Jeffrey Bonh also spoke about this theme, emphasizing “algorithmic risks”, which are risks arising due to poor data used to calibrate ML algorithms, or due to the risks of malpractice during algorithmic design and calibration.
Within this section, I would also mention the amazing morning keynote by Professor Buhmann, who presented on an alternative to the paradigm of empirical risk minimization, used often to train ML models. The extent of the knowledge of ML theory shown in this talk was breath-taking, and I am excited to delve into Professor Buhmann’s work in more detail link. The lesson here for me was that it is a mistake to assume that ML methodology is “cut and dried”, and that by building more knowledge about alternative methods, one can hopefully understand some of the risks implied by these techniques.
R – the language for insurance data science
The IDSC began life as the R in Insurance conference, and in this respect, many interesting talks covered innovative R packages. Within the sessions I attended, Daphné Giorgi presented an R package used for simulating human populations based on individuals, which showed excellent performance due to the implementation of some of the algorithms in C++. Kornelius Rohmeyer presented a very promising package called DistrFit, which, as the name implies, is helpful for fitting distributions to insurance claims. This package is a very neat Shiny app, which automates some of the drudge work when fitting claims distributions in R. I hope this one gets a public release soon! Other notable packages are Silvana Pesenti’s SWIM package which implements methods for sensitivity analysis of stochastic models and the interesting sue of Hawke’s processes by Alexandre Boumezoued for predicting cyber claims.
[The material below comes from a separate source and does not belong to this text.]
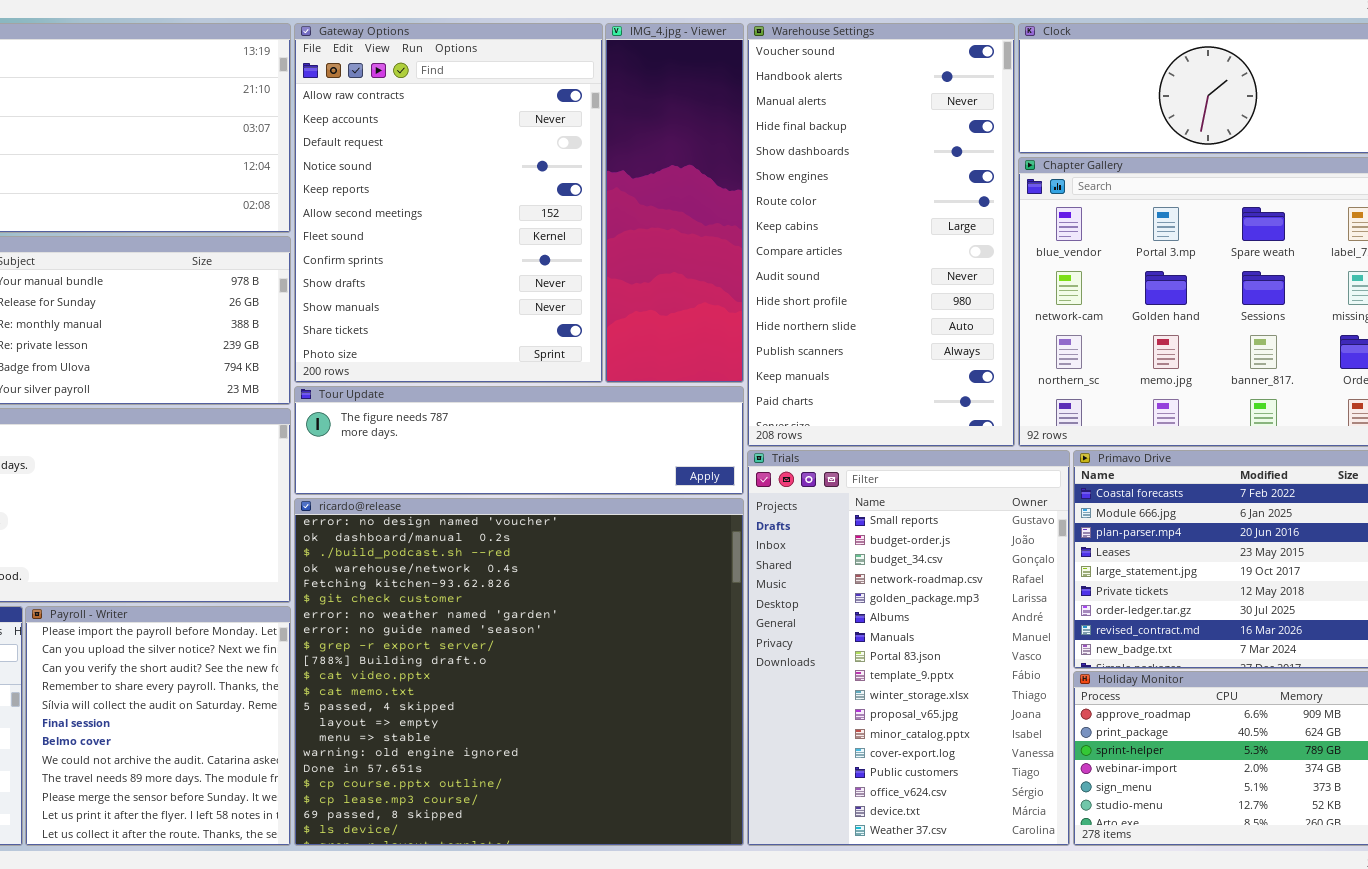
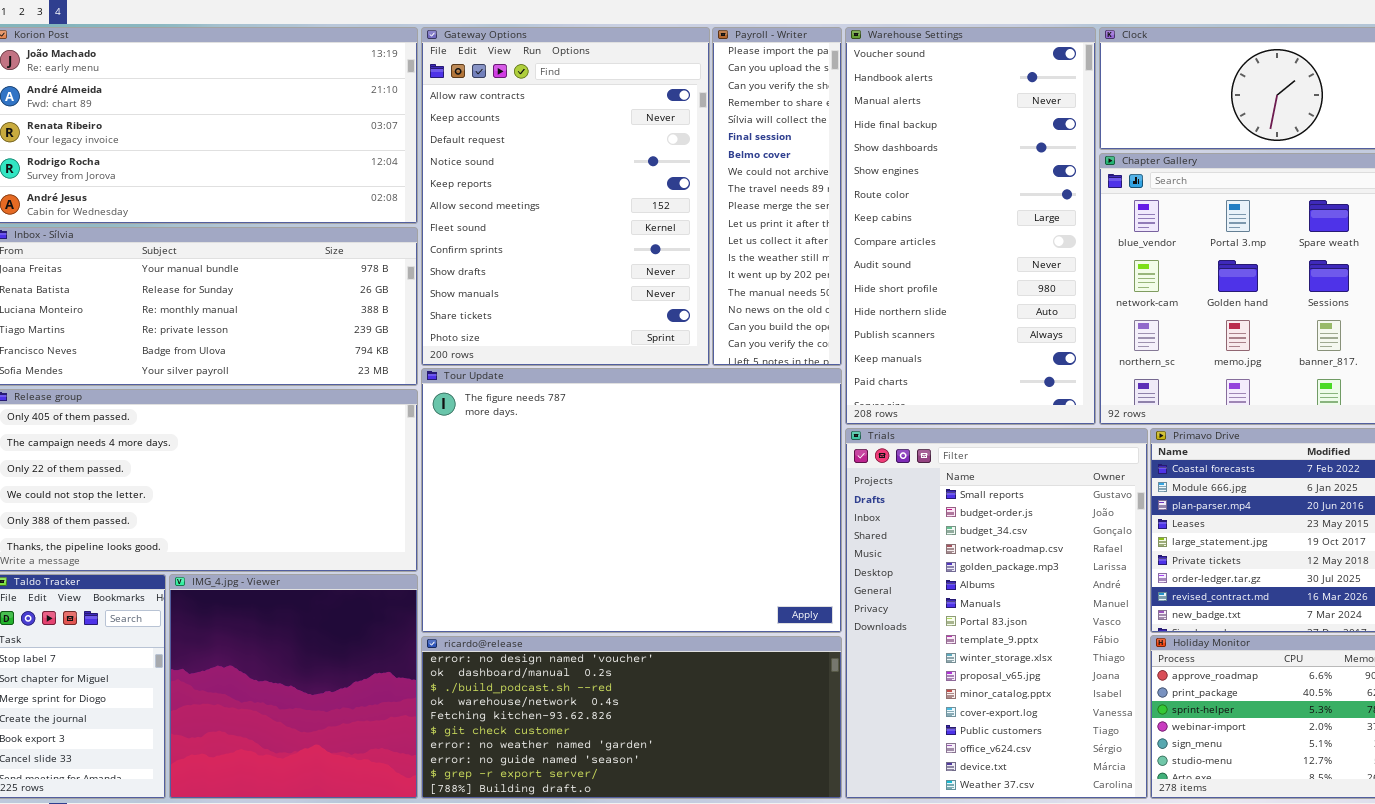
IMG_4.jpg - Viewer: [605,23,744,383] -> [169,574,418,799], moved, resized
Tour Update: [294,386,744,495] -> [421,368,842,633], resized
ricardo@release: [294,498,744,846] -> [421,636,842,799], resized
Payroll - Writer: [25,606,291,846] -> [712,27,842,366], moved, resized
I would also mention the excellent presentation on TensorFlow Probability by Roland Schmid. TF Probability offers many possibilities of incorporating a probabilistic view into Keras deep learning models (amongst other things) and it is exciting that RStudio is in the process of porting this package from Python to R.
The above is a sample of the excellent talks presented (biased towards my own interests), and I have not done justice to the rest of the talks on the day.
I look forward to IDSC 2020 and wish the organizers every success as this conference grows from strength to strength!